Por um lado, o Brasil oferece um importante mercado interno para o etanol e por outro tem a tecnologia para o uso do etanol, como, por exemplo a tecnologia dos motores flex fluel desenvolvida no Brasil, que possibilita o uso de gasolina e álcool em qualquer mistura. Desta forma, a Shell e a Cosan, na primeira etapa, vão distribuir a produção de etanol através da rede brasileira de 4.500 postos de gasolina. No futuro, a nova companhia vai alimentar a rede de distribuição global da Shell. A onda de aquisições na indústria do etanol do Brasil está se acelerando no momento, porque a indústria pode esperar com a nova safra de cana-de-açúcar os primeiros lucros dos últimos três anos. A cotação do açúcar chegou a um novo nível histórico.


Os custos para a construção de usinas de etanol aumentaram muito.

Além disso, o preço do petróleo, do qual depende a demanda por etanol no Brasil, poderá agora permitir a produção com lucro. Mas muitas empresas ainda estão com pouca liquidez, dado que se endividaram durante a euforia dos biocombustíveis, a partir de 2006. Com a crise financeira e os preços do petróleo em queda, os cálculos das empresas não deram certo. Além disso, o Real forte fez com que os planos das companhias fossem frustrados. Apesar de ganhos significativos de produtividade, os custos de produção para um litro de álcool subiram de 17 centavos de dólar, em 2002, para 45 centavos hoje.

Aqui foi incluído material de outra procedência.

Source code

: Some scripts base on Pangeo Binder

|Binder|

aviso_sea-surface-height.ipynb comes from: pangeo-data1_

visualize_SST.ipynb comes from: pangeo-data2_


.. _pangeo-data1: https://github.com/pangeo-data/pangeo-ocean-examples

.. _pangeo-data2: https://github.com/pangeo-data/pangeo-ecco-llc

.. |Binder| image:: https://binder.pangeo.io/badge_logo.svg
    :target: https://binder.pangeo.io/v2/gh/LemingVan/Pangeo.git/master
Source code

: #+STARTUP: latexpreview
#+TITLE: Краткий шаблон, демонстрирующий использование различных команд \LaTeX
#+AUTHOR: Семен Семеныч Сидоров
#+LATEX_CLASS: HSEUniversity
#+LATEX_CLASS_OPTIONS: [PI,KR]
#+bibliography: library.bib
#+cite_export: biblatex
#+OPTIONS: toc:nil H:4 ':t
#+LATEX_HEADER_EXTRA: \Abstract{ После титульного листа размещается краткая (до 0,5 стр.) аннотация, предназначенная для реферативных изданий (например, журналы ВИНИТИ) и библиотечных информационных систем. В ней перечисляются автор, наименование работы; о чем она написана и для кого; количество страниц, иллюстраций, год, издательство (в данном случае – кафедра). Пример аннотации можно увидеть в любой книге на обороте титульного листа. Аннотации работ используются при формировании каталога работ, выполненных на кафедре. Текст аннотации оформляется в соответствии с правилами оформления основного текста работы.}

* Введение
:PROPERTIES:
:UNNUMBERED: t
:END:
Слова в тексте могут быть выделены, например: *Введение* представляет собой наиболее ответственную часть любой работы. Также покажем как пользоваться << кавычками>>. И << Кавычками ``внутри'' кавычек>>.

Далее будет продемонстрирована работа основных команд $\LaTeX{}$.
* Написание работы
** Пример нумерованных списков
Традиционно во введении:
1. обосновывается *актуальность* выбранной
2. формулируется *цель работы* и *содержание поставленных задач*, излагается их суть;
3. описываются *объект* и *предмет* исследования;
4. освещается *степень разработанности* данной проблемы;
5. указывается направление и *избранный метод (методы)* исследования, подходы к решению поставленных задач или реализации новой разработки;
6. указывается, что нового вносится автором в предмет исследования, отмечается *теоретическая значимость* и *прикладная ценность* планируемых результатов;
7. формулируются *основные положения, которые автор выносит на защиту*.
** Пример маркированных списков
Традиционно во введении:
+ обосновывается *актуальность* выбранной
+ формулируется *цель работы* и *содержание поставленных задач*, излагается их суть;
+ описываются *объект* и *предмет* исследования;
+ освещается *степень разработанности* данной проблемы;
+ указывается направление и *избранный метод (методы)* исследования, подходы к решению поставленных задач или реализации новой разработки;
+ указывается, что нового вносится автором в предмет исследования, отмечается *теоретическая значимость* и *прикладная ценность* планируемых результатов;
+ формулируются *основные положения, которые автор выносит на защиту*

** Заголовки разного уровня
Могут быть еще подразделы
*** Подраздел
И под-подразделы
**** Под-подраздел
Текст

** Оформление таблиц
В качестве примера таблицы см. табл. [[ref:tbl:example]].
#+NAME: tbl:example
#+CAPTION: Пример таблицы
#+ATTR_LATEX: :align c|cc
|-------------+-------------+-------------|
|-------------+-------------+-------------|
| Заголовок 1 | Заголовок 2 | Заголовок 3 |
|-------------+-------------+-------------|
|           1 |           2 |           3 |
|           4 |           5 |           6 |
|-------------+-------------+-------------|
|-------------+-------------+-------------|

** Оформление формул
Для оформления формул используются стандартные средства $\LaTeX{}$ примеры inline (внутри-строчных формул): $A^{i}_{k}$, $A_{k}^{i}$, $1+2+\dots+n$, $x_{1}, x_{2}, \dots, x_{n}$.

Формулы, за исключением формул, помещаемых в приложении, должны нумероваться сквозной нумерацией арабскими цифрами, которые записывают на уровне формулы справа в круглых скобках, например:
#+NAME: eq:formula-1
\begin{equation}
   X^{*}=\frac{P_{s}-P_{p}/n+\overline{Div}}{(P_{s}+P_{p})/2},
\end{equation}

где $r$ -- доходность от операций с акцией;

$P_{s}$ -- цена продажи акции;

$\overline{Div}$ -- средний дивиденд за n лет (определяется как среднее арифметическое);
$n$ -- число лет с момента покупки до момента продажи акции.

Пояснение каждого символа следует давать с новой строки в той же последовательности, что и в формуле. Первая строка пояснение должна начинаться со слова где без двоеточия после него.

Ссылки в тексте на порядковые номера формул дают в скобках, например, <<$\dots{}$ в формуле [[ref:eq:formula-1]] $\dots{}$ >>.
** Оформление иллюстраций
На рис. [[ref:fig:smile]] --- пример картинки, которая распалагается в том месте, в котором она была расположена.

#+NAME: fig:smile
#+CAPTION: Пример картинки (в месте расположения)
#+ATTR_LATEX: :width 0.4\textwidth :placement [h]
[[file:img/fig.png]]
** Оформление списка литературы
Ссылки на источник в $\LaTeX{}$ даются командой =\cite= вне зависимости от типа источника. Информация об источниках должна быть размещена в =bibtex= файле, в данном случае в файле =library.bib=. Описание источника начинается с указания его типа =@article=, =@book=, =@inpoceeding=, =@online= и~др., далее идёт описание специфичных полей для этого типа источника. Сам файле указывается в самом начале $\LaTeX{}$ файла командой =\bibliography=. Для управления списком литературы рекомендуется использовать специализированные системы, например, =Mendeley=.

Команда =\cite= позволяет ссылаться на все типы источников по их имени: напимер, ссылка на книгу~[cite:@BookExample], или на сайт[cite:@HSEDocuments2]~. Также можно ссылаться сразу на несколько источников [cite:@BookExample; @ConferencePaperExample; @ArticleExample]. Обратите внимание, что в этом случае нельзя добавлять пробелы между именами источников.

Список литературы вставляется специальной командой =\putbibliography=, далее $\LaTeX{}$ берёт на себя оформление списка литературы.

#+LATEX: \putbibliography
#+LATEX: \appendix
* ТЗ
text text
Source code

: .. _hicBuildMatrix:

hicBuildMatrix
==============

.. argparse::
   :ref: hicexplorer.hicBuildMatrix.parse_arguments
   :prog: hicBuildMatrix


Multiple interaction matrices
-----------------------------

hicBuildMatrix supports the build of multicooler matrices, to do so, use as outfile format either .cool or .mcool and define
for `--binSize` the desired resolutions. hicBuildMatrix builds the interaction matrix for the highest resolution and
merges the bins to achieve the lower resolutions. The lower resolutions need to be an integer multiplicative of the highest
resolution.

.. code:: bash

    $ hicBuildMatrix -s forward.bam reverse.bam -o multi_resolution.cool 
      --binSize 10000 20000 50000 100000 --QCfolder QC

Com isto, os custos de investimento em novas destilarias subiu muito. Portanto, agora as empresas estrangeiras preferem comprar instalações existentes que passam por dificuldades financeiras. Desta forma, a companhia de açúcar indiana Shree Renuka Sugars investiu um total de cerca de 600 milhões de dólares na aquisição e ampliação de duas empresas brasileiras para ampliar sua base de produção global fora da Índia. “Os preços retornaram ao patamar normal”, diz o presidente Narendra Murkumbi; “há três anos, especialmente os investidores financeiros contribuíram para a alta dos preços. Eles já se foram.” No Brasil dizem que a Petrobras está atualmente preparando uma participação de 40% na ETH Bionenergia.

ENERGIA A PARTIR DE ETANOL


Tecnologia. Com os investimentos estrangeiros aumentam as chances de que o Brasil também participe da segunda geração da tecnologia de etanol, por exemplo, por meio de pesquisas sobre o etanol celulósico. No futuro, em vez de milho ou cana-de-açúcar, a celulose vegetal será usada para produzir combustíveis. O bagaço e as folhas da cana-de-açúcar poderão ser aproveitados.

Balanço energético. O etanol de cana-de-açúcar é o biocombustível com a maior produção de energia por hectare. Um litro de etanol contém nove vezes mais energia do que a usada na produção. Nenhum outro produto agrário possui um balanço energético tão positivo como a cana-de-açúcar.